• Выполните задания
A. Ответьте на вопросы по отрывку о бжедухах.
(i) В каких трех видах народного творчества сохранились намеки и указания, на которые опирается вывод?
(ii) Какие войны, согласно отрывку, пришлось вести бжедухам?
(iii) Какими двумя словами охарактеризована школа, которую проходили бжедухи?
B. Продолжите отрывок о бжедухах, начав сразу после его последнего предложения.

── Фрагмент страницы ──

Таким образом, судя по тем неясным намекам и сбивчивым указаниям, сохранившимся в дошедших до нас народных пословицах, песнях и преданиях, судя даже по тем историческим документам, которыми мы пользовались, можно заключить, что бжедухам с самого начала их существования пришлось испытать много различных невзгод и перстурбации, вести бесконечные войны и проходить трудную кровавую школу.

───
── Показанные записи ──

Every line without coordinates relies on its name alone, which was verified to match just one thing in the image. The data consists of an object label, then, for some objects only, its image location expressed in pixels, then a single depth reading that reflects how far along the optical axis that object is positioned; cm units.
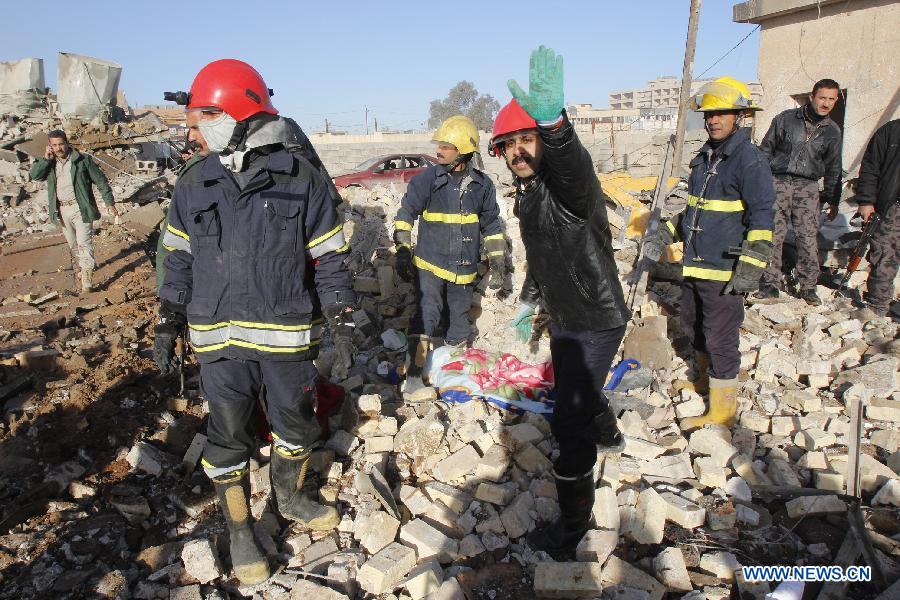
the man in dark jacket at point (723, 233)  338
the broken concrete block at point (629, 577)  245
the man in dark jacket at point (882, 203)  498
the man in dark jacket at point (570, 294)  231
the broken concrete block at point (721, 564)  256
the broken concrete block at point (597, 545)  262
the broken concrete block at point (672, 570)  249
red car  1183
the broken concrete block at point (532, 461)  330
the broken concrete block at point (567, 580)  241
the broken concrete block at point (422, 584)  250
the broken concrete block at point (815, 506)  291
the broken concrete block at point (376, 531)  284
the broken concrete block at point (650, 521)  278
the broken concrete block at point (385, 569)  259
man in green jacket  708
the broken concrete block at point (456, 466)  330
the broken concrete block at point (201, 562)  263
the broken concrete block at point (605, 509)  283
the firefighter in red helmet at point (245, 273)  254
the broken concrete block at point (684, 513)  285
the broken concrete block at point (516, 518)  290
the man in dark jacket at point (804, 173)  537
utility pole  851
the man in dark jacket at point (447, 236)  436
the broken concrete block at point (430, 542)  277
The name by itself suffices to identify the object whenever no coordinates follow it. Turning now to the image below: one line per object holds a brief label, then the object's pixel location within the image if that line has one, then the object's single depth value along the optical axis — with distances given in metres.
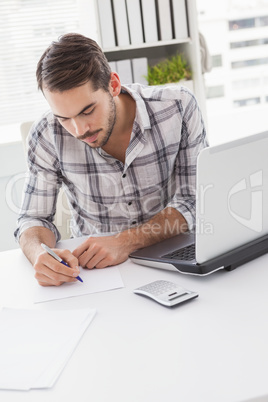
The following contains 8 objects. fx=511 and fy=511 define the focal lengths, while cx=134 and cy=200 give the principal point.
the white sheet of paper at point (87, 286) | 1.15
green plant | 2.89
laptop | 1.08
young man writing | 1.39
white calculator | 1.04
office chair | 1.90
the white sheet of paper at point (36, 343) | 0.84
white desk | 0.77
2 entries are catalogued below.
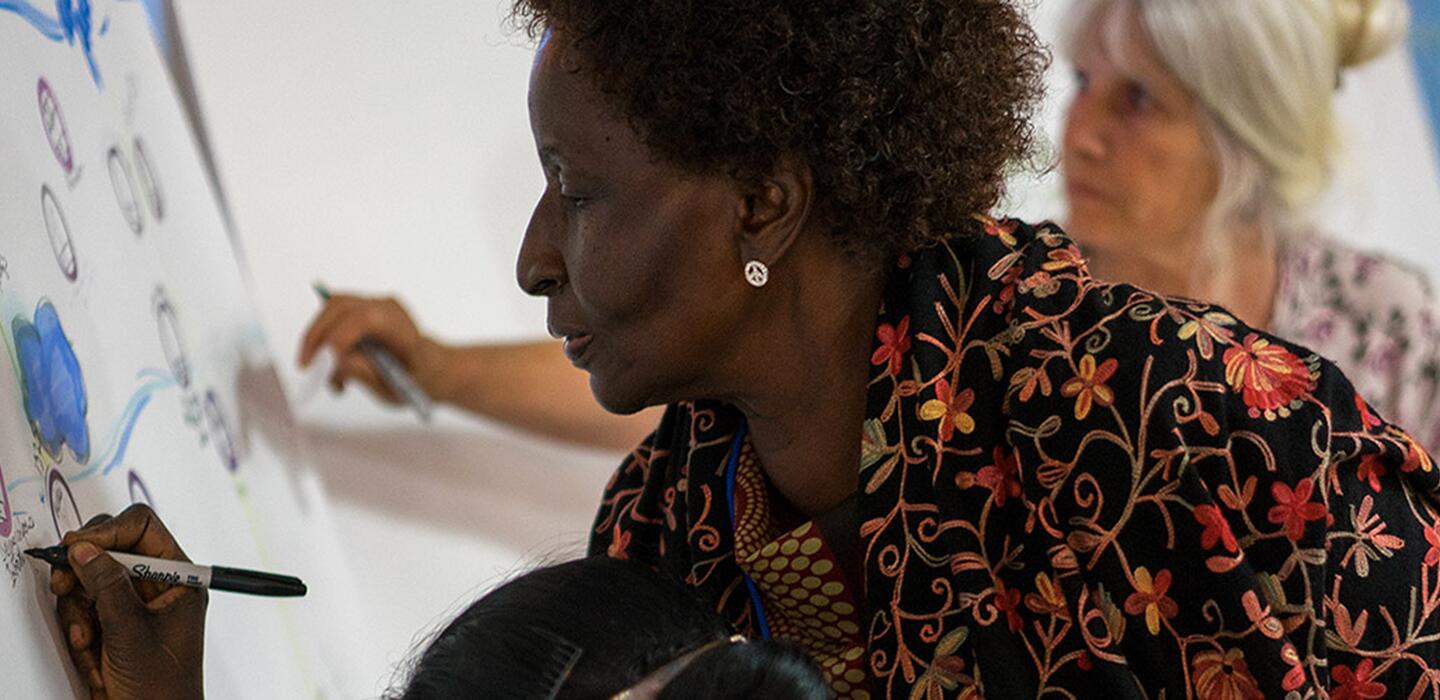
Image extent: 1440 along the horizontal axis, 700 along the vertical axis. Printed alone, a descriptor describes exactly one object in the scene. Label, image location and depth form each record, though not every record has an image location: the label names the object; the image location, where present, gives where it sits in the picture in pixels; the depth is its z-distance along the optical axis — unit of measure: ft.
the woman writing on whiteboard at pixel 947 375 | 6.62
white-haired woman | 10.34
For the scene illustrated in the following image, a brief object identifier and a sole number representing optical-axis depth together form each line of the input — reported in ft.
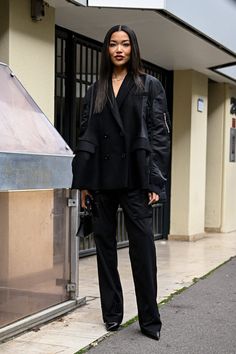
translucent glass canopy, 14.09
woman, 13.89
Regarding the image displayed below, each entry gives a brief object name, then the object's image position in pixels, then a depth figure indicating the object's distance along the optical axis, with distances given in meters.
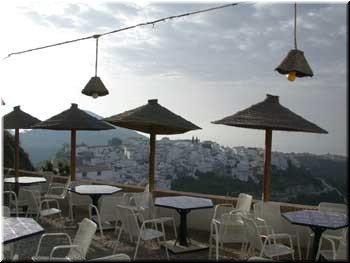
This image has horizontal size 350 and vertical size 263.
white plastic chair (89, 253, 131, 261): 2.86
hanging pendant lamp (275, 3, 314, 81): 5.32
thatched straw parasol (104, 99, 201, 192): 6.69
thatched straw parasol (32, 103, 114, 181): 8.35
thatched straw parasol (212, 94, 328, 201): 5.93
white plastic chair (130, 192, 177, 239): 6.42
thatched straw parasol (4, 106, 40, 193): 9.25
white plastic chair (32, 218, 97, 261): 3.86
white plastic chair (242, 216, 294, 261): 4.30
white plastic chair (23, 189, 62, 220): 6.44
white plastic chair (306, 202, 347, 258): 5.23
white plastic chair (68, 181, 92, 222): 7.45
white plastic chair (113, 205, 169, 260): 4.97
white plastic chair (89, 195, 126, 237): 5.79
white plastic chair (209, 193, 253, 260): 5.09
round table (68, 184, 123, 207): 6.91
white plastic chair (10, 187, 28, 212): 6.95
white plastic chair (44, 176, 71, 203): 7.76
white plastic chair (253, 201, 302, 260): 5.61
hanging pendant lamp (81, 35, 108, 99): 7.48
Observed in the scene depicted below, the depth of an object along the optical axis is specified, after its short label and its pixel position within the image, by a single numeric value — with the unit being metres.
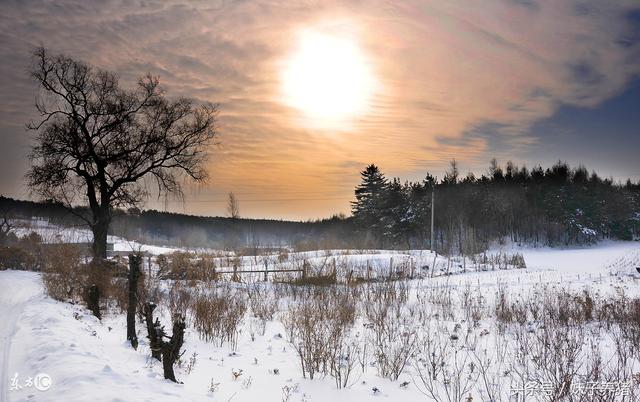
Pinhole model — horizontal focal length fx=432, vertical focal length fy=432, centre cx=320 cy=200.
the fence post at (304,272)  23.67
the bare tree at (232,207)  73.19
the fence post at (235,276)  23.88
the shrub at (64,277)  17.14
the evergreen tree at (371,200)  67.31
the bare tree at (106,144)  24.62
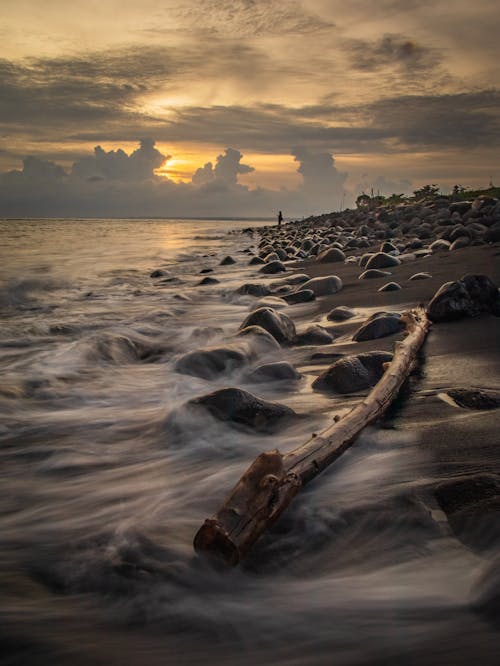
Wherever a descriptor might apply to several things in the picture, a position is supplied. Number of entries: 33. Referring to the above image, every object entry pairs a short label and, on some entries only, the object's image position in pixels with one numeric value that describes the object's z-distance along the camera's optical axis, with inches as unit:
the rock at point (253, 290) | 402.0
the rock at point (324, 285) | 349.7
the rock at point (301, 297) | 337.1
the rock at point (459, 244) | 433.1
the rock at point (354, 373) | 151.1
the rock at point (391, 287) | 308.2
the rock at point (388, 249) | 486.3
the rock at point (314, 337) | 219.0
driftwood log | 74.0
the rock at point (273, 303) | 331.3
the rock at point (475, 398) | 122.0
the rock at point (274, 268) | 546.3
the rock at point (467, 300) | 200.8
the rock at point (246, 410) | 136.0
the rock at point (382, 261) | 403.2
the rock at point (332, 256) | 543.2
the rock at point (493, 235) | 416.1
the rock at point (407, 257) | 421.3
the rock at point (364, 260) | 435.2
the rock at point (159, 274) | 601.6
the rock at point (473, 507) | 74.0
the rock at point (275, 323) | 225.5
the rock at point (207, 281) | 503.5
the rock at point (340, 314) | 258.4
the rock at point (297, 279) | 428.7
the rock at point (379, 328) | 203.2
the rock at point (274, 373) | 173.9
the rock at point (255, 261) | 647.0
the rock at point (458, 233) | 474.7
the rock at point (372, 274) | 368.5
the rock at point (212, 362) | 190.9
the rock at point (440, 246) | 452.3
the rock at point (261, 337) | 214.8
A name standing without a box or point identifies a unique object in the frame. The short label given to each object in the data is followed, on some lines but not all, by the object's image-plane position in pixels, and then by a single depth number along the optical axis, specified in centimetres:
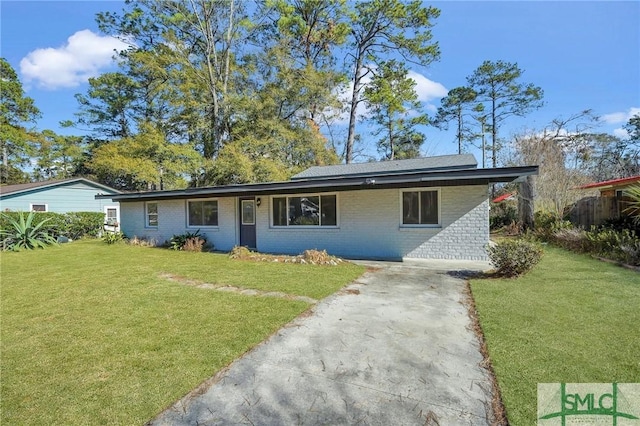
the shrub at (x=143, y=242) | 1388
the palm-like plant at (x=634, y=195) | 778
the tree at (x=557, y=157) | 1348
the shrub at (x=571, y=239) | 932
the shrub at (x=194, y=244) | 1205
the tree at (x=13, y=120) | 2444
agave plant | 1274
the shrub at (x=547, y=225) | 1177
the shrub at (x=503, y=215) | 1667
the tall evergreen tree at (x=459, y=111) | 2583
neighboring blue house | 1669
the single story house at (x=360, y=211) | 874
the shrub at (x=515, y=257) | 641
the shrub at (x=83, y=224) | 1641
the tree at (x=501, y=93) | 2361
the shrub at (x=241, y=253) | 992
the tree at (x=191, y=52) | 2003
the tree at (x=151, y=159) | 1947
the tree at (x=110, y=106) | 2350
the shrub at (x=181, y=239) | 1240
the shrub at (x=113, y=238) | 1439
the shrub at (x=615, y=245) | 726
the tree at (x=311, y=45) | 2066
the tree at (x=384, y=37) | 2002
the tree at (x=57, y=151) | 2781
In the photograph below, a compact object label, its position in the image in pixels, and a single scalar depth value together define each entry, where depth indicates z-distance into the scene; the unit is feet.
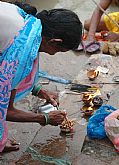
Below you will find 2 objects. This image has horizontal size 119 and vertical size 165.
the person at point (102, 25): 25.49
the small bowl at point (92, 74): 19.43
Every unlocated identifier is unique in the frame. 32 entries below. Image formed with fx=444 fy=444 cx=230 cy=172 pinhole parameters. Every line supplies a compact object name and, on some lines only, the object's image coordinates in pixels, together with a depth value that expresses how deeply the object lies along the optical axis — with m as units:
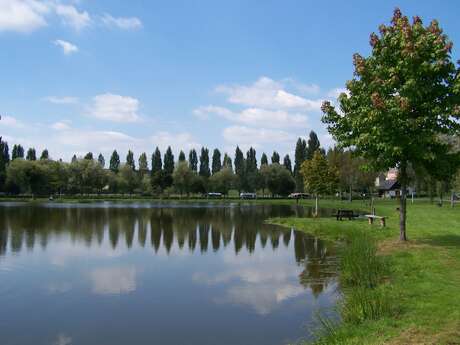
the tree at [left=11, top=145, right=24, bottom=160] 153.00
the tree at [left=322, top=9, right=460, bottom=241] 19.34
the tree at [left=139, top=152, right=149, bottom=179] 157.50
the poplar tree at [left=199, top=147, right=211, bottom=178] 158.12
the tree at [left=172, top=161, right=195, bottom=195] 124.12
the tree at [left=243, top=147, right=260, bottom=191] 134.66
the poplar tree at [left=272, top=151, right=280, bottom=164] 150.12
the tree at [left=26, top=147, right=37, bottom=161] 144.06
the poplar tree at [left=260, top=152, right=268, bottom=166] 151.38
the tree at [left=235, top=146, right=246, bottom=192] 150.69
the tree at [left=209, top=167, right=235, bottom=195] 134.00
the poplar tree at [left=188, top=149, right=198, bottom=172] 158.50
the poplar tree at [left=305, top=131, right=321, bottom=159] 128.88
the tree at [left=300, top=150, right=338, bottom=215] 49.41
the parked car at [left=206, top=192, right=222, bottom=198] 139.02
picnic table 40.66
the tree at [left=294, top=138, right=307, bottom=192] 133.50
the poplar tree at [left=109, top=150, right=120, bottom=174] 163.00
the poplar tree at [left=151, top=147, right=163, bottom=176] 152.50
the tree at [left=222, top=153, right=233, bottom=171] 154.38
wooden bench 31.84
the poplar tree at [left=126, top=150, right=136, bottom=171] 164.25
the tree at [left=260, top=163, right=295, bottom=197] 124.88
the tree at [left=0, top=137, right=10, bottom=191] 120.59
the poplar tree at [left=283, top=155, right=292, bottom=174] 149.12
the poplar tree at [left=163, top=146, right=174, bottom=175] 149.62
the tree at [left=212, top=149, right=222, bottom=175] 158.00
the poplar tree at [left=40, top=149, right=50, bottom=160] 145.62
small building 118.44
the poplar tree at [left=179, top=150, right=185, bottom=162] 154.61
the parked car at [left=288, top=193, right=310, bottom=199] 126.81
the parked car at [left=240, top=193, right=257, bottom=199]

───

• Результаты выполнения
A.
(i) В пословицах, песнях и преданиях.
(ii) Бесконечные войны.
(iii) Трудная и кровавая.

B.
Из имен позднейшего времени, запечатлевшихся в памяти народа, выдается один из потомков Хамши, князь Айтеч, управлявший бжедухами в самом начале XVII века. Он славился своим умом, правдивостью и жизнью праведника. В 1630 году он первый из кавказских горцев отправился в Мекку на поклонение гробу пророка, в сопровождении только одного своего слуги [36] Локшока. Если принять во внимание отсутствие тогда, путей сообщения, опасность дороги среди диких и хищных народов, то нельзя не признать, что подобное путешествие было большим подвигом со стороны старого князя. На обратной дороге Локшок умер, а князь Айтеч привез с собою из Сирии камень длинною в два аршина, который и поставил в память своему верному слуге, возведя потомство его в дворянское достоинство. Этот камень в настоящее время стоит в парке Ключевой станицы и имеет следующую надпись: «Здесь покоится Локшок-оглы, прощенный всеблагим и всемилостивейшим Богом. Он вместе с князем Хаджи-Айтечем был в священной Каабе и скончался в священной Сирии. Месяц шеваль 1112 г. Гиджры».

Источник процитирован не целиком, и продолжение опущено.